Work item >> Every line holding the string "notebook" is to be copied from the entries below.

Exercise material >>
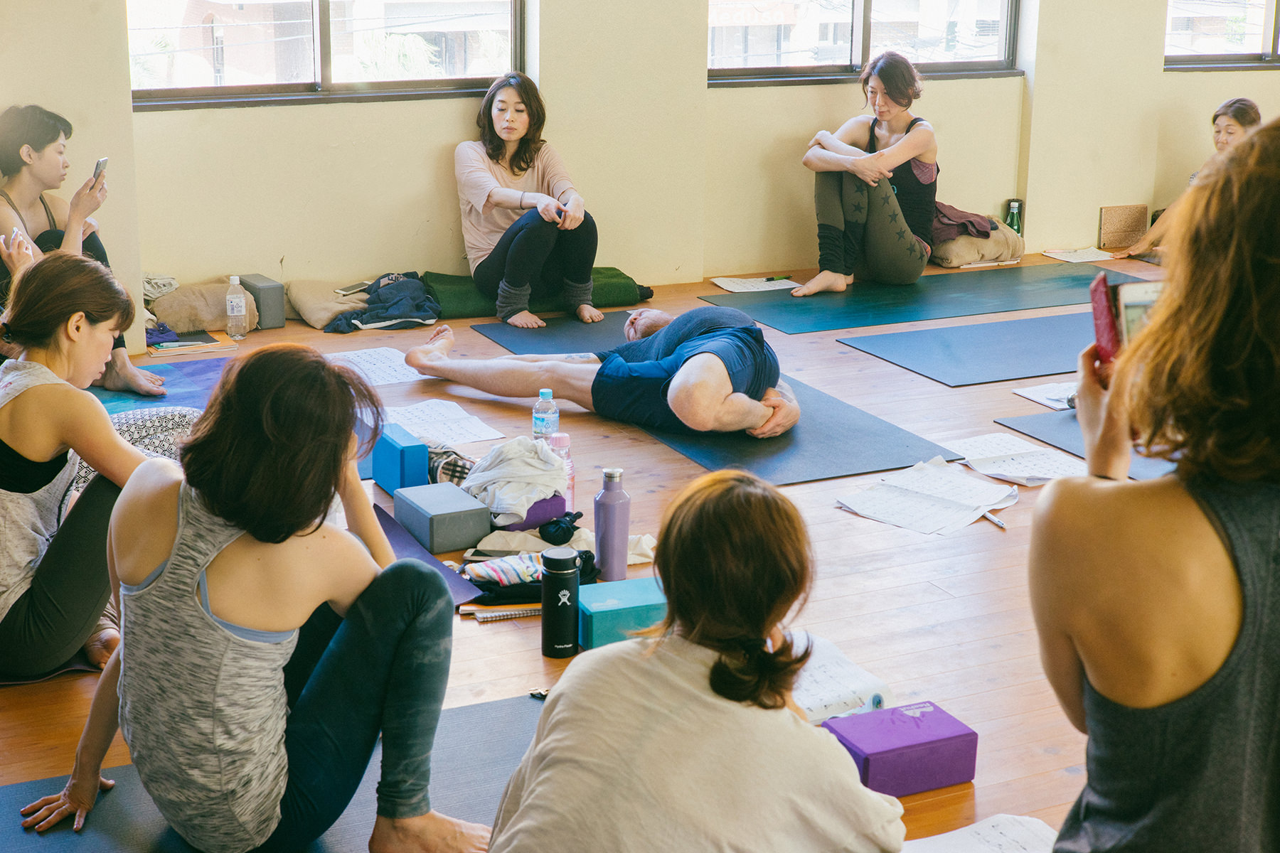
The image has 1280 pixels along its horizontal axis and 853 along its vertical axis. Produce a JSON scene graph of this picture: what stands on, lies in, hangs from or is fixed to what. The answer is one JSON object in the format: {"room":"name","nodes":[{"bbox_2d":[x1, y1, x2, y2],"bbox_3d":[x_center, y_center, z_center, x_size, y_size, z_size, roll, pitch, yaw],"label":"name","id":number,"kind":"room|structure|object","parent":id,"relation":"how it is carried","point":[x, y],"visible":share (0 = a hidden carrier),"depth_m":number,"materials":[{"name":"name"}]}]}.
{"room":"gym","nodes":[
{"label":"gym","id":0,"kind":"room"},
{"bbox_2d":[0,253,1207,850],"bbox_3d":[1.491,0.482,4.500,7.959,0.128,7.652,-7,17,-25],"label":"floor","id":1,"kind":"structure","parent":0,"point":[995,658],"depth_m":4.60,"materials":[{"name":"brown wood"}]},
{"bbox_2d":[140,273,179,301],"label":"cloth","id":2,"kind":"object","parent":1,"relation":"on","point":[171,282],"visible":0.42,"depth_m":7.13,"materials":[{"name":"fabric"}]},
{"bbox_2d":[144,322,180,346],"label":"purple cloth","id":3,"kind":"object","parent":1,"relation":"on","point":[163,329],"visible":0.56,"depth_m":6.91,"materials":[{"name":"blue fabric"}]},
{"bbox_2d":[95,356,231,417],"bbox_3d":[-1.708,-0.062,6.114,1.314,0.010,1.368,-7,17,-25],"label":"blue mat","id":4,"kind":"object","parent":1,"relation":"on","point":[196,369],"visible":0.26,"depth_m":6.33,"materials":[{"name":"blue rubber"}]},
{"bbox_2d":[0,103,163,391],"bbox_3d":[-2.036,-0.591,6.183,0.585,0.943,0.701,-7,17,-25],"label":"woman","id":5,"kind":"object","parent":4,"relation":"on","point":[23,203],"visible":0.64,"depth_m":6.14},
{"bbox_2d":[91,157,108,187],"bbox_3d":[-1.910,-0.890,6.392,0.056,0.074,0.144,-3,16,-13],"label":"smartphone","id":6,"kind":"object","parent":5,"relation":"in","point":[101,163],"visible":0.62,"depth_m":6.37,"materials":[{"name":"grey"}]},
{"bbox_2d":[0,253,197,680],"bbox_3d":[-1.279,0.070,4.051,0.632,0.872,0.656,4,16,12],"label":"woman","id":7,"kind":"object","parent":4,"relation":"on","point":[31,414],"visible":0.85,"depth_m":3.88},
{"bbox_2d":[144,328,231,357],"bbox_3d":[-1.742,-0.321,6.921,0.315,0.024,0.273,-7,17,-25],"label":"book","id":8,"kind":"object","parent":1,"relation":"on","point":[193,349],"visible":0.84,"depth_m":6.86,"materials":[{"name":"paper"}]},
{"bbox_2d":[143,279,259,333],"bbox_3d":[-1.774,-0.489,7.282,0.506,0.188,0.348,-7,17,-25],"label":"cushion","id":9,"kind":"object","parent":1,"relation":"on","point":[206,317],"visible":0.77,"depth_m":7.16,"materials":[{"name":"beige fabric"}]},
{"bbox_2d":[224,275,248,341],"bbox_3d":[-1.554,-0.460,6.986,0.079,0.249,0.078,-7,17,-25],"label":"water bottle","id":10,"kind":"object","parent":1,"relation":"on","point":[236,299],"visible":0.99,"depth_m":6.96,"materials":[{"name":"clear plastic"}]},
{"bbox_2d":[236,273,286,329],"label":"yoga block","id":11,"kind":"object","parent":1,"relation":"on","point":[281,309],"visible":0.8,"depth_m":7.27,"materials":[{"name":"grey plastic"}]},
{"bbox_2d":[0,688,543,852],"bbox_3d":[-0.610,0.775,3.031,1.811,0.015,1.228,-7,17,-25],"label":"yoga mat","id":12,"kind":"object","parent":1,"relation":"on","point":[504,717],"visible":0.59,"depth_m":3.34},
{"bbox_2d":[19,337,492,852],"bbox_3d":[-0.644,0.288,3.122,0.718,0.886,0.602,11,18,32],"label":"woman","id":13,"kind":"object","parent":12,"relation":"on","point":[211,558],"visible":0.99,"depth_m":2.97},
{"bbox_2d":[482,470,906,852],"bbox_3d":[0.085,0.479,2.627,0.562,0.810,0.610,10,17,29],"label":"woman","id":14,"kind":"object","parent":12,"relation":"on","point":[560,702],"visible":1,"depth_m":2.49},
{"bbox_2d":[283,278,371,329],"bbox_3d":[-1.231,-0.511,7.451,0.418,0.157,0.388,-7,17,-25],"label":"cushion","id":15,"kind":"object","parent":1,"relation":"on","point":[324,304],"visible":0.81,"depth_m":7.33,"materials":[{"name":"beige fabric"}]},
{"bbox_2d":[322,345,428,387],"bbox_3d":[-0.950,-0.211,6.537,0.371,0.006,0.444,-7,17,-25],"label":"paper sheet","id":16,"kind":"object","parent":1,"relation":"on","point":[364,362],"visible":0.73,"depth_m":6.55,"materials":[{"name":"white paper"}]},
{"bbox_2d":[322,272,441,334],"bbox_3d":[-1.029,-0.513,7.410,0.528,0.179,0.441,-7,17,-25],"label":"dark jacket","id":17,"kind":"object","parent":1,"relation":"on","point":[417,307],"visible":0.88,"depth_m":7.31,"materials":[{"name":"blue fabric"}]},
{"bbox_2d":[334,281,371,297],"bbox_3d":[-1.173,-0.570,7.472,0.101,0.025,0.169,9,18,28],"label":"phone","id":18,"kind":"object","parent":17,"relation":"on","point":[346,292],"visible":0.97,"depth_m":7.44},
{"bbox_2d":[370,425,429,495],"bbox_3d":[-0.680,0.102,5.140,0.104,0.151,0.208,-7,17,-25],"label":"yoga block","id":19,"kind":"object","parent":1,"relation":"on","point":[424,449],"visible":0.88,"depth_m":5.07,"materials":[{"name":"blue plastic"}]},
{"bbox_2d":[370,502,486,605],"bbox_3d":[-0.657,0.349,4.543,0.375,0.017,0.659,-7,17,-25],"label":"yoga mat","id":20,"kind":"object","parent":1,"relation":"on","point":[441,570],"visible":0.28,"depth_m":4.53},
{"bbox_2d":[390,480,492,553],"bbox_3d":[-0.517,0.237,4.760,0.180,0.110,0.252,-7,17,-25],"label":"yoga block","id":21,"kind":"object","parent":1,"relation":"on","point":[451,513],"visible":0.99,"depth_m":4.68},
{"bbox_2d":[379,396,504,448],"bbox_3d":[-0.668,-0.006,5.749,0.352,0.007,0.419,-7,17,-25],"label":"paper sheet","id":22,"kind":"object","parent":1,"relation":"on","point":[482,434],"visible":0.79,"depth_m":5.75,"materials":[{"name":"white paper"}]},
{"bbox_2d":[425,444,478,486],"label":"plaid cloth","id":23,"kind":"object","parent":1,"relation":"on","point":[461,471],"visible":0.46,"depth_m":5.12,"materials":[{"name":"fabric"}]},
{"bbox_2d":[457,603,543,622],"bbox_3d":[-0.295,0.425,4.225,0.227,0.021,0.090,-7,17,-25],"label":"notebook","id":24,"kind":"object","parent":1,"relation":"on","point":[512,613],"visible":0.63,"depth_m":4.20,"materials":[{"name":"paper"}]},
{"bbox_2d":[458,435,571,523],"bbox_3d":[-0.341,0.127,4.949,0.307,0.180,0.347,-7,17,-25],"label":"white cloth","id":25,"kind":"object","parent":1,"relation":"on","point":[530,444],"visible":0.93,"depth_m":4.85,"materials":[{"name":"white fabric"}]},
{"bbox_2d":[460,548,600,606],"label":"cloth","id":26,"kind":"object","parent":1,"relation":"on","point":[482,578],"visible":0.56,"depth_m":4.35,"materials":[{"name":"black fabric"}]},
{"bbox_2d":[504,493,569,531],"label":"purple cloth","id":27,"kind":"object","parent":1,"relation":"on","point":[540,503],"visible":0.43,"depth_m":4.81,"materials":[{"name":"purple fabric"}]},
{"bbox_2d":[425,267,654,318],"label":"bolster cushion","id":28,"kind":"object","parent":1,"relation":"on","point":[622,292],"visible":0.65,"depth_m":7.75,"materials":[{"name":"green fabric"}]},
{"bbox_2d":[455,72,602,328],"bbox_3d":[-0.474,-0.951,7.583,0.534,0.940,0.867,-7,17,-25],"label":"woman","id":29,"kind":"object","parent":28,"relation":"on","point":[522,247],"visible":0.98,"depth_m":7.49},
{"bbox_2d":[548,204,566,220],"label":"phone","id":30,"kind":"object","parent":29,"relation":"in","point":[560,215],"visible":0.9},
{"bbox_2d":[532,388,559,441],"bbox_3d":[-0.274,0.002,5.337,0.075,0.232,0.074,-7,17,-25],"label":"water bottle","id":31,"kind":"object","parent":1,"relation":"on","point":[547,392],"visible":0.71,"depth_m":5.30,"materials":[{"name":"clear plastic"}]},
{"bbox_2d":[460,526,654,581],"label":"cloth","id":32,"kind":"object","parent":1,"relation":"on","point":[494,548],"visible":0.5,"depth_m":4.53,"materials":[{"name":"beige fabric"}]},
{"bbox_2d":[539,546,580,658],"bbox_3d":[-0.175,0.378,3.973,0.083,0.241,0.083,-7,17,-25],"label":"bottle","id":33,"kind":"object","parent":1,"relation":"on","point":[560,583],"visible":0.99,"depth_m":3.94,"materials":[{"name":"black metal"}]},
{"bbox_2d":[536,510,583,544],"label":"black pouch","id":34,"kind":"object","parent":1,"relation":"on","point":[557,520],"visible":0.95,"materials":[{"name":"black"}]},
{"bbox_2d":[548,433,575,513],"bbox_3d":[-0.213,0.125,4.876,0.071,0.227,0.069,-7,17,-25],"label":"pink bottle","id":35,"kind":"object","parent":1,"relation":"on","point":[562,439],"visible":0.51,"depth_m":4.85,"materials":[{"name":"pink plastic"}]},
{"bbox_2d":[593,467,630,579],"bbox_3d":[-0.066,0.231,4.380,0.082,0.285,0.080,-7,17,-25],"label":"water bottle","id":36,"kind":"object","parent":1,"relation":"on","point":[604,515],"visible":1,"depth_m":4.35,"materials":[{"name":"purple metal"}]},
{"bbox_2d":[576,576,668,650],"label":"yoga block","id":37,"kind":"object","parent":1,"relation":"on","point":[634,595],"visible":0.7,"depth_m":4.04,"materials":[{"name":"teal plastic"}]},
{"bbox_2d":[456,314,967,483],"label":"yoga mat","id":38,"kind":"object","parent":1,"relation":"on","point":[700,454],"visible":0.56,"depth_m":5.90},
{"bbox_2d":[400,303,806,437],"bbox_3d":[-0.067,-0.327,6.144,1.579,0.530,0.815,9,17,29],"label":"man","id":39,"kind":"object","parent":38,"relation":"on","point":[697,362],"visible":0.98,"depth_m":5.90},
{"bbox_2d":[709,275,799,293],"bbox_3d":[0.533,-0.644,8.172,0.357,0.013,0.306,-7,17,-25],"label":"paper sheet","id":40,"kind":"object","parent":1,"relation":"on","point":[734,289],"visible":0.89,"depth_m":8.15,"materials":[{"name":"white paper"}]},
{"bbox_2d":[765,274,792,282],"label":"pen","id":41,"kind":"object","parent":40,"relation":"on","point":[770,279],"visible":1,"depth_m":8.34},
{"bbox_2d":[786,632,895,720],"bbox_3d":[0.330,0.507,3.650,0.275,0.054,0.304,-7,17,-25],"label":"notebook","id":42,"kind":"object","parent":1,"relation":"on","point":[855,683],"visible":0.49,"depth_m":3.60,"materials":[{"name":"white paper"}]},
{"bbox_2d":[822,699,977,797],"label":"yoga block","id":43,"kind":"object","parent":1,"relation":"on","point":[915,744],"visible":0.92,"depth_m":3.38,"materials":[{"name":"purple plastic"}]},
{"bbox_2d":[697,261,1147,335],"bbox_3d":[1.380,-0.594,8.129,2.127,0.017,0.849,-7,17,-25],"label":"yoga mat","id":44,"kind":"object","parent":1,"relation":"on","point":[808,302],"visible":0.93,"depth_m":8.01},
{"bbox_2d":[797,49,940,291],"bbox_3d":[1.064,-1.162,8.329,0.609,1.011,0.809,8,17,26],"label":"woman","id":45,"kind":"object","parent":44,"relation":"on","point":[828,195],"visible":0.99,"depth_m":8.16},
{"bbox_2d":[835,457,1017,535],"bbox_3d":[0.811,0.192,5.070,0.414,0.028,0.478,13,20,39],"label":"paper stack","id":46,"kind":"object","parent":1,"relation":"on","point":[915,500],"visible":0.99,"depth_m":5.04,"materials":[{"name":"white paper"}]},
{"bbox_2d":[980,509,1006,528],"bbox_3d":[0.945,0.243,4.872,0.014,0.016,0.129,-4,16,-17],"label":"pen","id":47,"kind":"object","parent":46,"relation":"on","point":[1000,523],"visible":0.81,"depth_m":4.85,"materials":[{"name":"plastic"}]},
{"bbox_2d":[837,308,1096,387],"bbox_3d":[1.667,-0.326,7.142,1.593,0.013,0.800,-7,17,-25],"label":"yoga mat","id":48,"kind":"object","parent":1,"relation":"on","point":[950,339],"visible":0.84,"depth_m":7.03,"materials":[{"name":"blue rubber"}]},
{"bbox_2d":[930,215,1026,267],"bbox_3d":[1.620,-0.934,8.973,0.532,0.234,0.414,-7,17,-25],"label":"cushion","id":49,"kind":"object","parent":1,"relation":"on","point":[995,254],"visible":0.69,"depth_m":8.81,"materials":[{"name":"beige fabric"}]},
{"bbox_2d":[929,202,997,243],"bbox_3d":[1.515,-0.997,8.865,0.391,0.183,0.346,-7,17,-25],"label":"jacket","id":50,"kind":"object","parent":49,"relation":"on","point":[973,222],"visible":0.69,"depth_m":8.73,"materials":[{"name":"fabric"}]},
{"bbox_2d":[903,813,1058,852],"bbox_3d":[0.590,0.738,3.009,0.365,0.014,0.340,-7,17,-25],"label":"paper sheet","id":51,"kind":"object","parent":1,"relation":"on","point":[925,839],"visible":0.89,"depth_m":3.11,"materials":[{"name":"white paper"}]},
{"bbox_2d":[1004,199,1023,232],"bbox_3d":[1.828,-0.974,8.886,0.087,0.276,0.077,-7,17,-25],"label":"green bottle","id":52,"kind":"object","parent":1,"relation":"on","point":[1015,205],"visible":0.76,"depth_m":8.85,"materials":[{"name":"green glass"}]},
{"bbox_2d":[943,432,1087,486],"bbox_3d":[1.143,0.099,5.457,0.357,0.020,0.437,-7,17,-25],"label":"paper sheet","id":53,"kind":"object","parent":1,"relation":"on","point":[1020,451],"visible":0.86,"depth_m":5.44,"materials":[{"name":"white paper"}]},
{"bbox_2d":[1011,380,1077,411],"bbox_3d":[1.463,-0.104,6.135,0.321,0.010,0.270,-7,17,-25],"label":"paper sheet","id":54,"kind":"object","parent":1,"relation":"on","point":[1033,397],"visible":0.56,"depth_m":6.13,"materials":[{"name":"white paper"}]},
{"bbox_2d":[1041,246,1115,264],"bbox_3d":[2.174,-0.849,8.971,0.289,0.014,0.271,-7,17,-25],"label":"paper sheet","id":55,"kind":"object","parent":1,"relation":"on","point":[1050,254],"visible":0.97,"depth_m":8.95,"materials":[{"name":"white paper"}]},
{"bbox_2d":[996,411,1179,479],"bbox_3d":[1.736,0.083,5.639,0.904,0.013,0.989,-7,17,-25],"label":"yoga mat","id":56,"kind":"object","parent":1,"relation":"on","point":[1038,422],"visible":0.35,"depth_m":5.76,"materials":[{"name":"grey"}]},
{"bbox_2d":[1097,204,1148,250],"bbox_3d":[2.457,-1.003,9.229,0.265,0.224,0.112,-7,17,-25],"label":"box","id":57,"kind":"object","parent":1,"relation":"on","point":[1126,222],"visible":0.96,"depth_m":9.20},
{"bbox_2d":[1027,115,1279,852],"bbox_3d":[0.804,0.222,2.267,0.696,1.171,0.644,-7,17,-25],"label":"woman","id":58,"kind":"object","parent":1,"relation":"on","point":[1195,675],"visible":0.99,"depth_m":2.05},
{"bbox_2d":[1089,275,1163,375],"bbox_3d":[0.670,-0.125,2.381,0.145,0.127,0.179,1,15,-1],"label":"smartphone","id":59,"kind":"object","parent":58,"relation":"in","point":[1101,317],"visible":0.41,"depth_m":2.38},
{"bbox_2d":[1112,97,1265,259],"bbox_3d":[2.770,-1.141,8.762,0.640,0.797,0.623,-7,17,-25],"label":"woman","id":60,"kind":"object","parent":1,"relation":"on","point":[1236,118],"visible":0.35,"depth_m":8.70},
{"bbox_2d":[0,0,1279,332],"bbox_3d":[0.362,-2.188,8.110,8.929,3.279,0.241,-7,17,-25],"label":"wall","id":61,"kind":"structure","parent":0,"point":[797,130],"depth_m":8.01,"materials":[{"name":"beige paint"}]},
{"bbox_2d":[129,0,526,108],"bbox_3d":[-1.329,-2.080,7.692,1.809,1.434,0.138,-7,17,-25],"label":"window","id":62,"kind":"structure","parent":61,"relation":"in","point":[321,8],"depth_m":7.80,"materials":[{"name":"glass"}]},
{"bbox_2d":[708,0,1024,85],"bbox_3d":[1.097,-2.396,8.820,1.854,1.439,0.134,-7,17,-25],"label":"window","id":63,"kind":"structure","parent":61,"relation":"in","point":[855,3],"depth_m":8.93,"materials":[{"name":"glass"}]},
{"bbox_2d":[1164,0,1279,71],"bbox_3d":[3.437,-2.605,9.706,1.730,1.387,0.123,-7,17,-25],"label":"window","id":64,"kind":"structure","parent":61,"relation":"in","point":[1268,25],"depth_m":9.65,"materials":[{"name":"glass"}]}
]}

Answer to the exercise >>
{"bbox_2d":[457,603,543,622],"bbox_3d":[-0.295,0.425,4.225,0.227,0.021,0.090,-7,17,-25],"label":"notebook","id":24,"kind":"object","parent":1,"relation":"on","point":[512,613],"visible":0.63,"depth_m":4.20,"materials":[{"name":"paper"}]},
{"bbox_2d":[786,632,895,720],"bbox_3d":[0.330,0.507,3.650,0.275,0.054,0.304,-7,17,-25],"label":"notebook","id":42,"kind":"object","parent":1,"relation":"on","point":[855,683],"visible":0.49,"depth_m":3.60,"materials":[{"name":"white paper"}]},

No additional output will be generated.